Shark Tank star Kevin O’Leary has a different explanation for why the crypto exchange FTX failed, which he shared with U.S. senators. O’Leary told U.S. Congress that the reason for FTX’s failure was because rival Binance intentionally put it out of business.
The Shark Tank star shared his views on the collapse of the crypto exchange FTX on Wednesday during a congressional hearing titled “Crypto Crash: Why the FTX Bubble Burst and the Harm to Consumers,” which was held before the Senate Committee on Banking, Housing, and Urban Affairs. “Why do you believe FTX failed?” O’Leary was asked by Senator Pat Toomey (R-PA), Bitcoin.com reported.
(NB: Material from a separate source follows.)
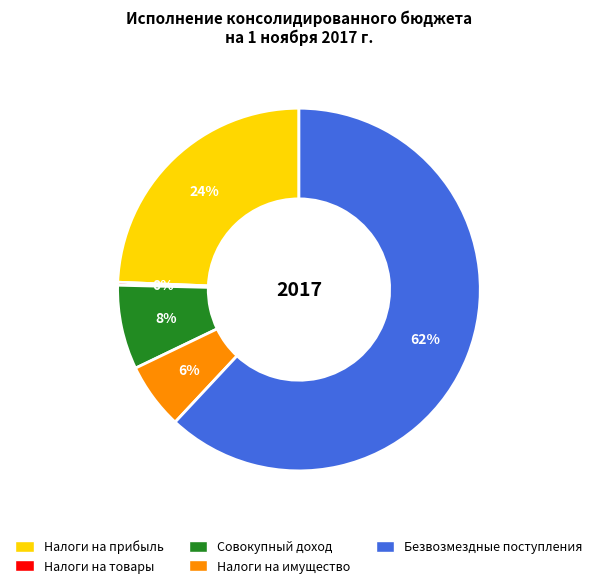

Is there any slice that represents more than half of the pie?

Yes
“I have an opinion. I don’t have the records,” O’Leary replied. He narrated his interaction with former FTX CEO Sam Bankman-Fried (SBF) after he noticed that funds disappeared from his FTX accounts.
“After my accounts were stripped of all of their assets and all of the accounting and trade information, I couldn’t get answers from any of the executives in the firm, so I simply called Sam Bankman-Fried and said, ‘Where is the money, Sam?’,” O"Leary said.
Bankman-Fried told O’Leary that he “no longer knew” because SBF was already “refused access to the servers,” according to the Shark Tank star. “This is a simple case in my mind of ‘where did the money go?” he told the Senate committee.
O’Leary then asked SBF to explain how the process from FTX’s assets was used over the past 24 months. He learned about a transaction worth between $2 billion and $3 billion to repurchase the company’s (FTX) shares from Binance.
“I didn’t know this at the time, but at some point, CZ [Changpeng Zhao], who runs Binance, purchased 20% ownership in Sam Bankman-Fried’s firm for seed stock,” O’Leary told the Senate Committee. “What would compel you to do that? Why wouldn’t you keep your assets on the balance sheet?” he asked SBF.
SBF told O’Leary that every time FTX applied for a license in various jurisdictions, Binance and CZ “would not comply with the regulators’ requests to provide the data that would clear [FTX] for a license.”
FTX’s decision to spend around $3 billion to buy back its shares from Binance stripped the firm’s balance sheet of assets. “In my view, my personal opinion, these two behemoths that own the unrelated market together, and grew these incredible businesses in terms of growth, were at war with each other,” he added.
“One put the other out of business intentionally. Maybe there’s nothing wrong with that … but Binance is a massive unregulated global monopoly now. They put FTX out of business,” he concluded.